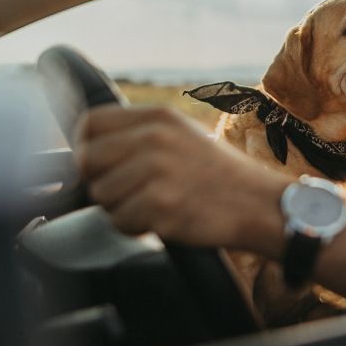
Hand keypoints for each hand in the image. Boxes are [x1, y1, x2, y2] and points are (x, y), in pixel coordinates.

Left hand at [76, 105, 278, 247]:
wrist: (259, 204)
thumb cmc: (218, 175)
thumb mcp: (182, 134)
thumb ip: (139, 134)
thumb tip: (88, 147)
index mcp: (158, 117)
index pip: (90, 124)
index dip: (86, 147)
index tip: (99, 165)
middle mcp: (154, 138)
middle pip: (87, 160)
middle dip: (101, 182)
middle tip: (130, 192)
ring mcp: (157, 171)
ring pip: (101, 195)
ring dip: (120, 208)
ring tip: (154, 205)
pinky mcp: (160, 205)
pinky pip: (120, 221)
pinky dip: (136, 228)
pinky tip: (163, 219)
* * *
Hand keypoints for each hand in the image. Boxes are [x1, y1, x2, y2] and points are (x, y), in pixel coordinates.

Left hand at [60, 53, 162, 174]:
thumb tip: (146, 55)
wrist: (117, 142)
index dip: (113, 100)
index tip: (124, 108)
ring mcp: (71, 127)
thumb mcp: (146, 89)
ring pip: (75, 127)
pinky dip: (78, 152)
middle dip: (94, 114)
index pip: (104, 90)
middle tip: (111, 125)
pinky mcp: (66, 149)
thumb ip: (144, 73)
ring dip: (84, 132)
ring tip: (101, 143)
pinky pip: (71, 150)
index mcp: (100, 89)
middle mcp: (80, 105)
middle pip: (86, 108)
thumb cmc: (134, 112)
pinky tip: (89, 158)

Task to carry out:
Word for word, restate the lines above from the line containing "ring dip: (120, 208)" through the line containing "pinky tip: (163, 219)", with both included and nothing else.

Reply:
ring dip: (120, 208)
ring tip: (154, 205)
pinky mcp: (160, 205)
pinky pip: (120, 221)
pinky dip: (136, 228)
pinky tip: (163, 219)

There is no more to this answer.